Future research on risk factors for stroke could involve creating more fine-grained data sets (such as at the county level) to clarify the relationships. Multiple regression models could also be used to examine the relative strength of different risk factors. Finally, qualitative interview-based research could be used to find causal linkages between social, behavioral, and health outcome variables that are not clear from the publicly-available aggregated data.
Correlation vs. Causation
While correlation is interesting to people interested in data, we are usually more interested in causation, which refers to a cause-and-effect relationship between things. Once you understand a cause (or causes), you can change the effects by changing the causes.

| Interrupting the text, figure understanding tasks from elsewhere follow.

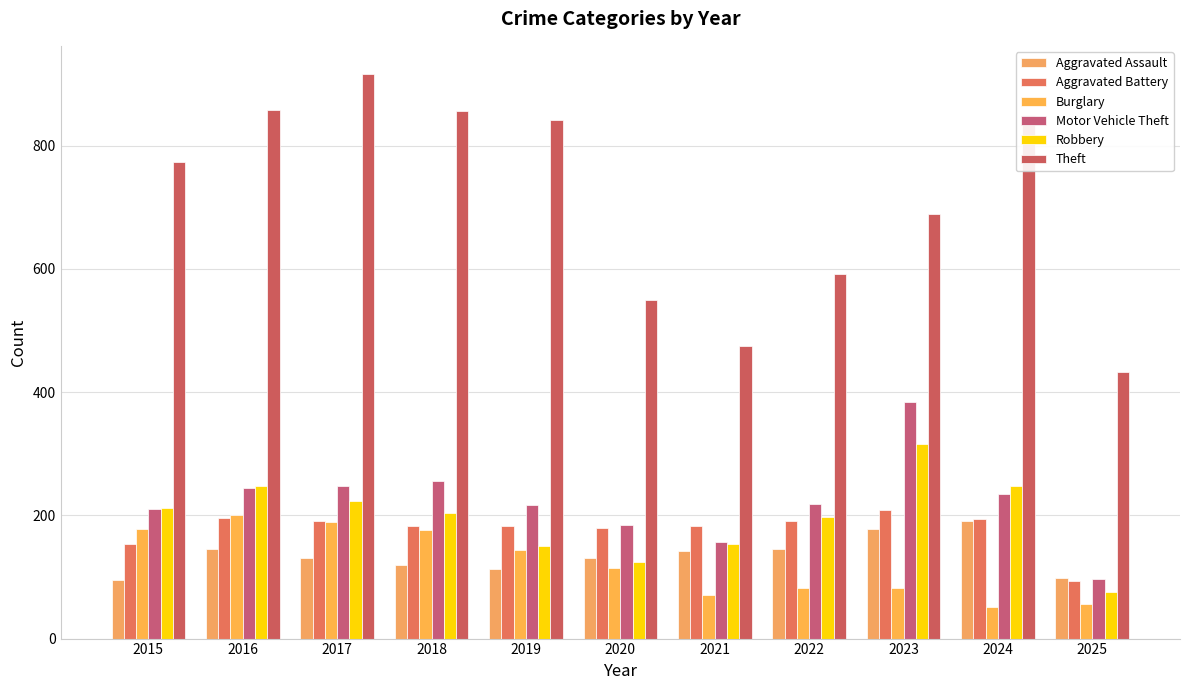

What is the value of the Aggravated Assault bar at the 7th from the left?

142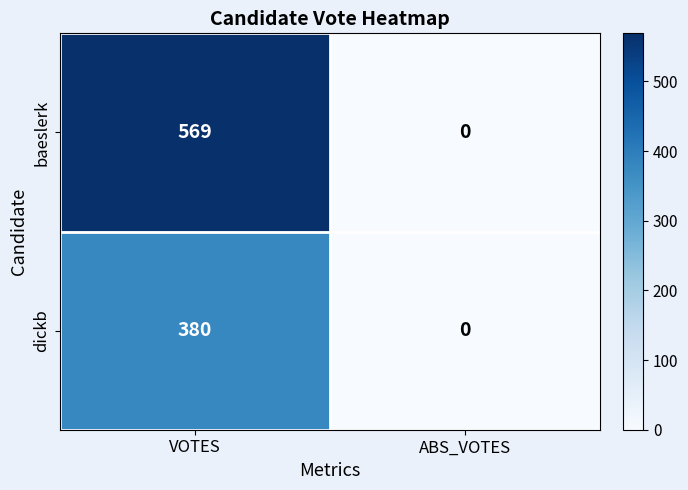

Reading left to right, extract all data points from this chart.

baeslerk: 569	0
dickb: 380	0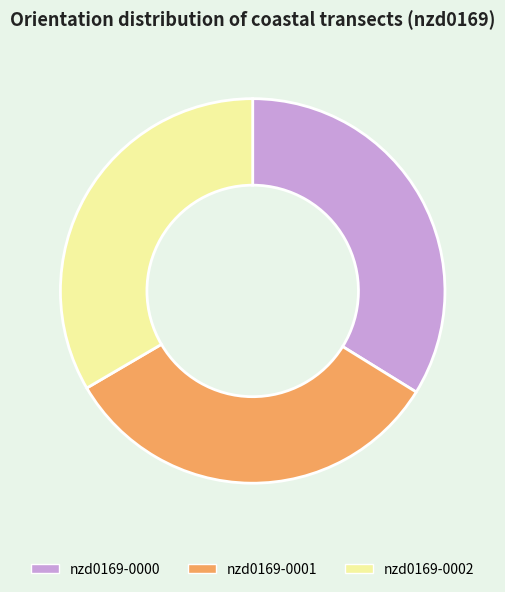

Combined, do nzd0169-0001 and nzd0169-0000 account for over 50%?

Yes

For example, if you want to reduce rates of stroke death (effects) and find that lifestyle choices (causes) seem to be behind those higher rates of stroke deaths in a specific area, you can target that area with public health initiatives to increase awareness, change lifestyles, and, ultimately, reduce stroke deaths.
While correlation can be used to help find a cause or causes for some phenomena, correlation is a mathematical relationship that may or may not reflect a simple cause-and-effect relationship, resulting in the common adage correlation is not causation. Causes are almost always complex and require complex analysis to define and interpret.
Treating simple correlation as if it proves causation is an example of the post hoc fallacy. This fallacy is dangerous because it can lead to falsely assigning credit (or blame) for a positive (or negative) effect and lead to unnecessary, misleading, or dangerous actions that will do little to achieve the desired outcomes, and might even be counterproductive.
An example of the post hoc fallacy would be interpreting the aforementioned strong correlation between fruit consumption and lower stroke mortality rates as saying that low fruit consumption causes stroke death. If you take this further and assume that all that needs to be done is encourage more fruit consumption while ignoring all the other risk factors (smoking, sedentary lifestyles, high consumption of sodum and fat, family history, etc.), at best you probably would be wasting your effort, and, at worst, you would be distracting people from making the lifestyle changes that would more-significantly reduce their chances of dying from a stroke.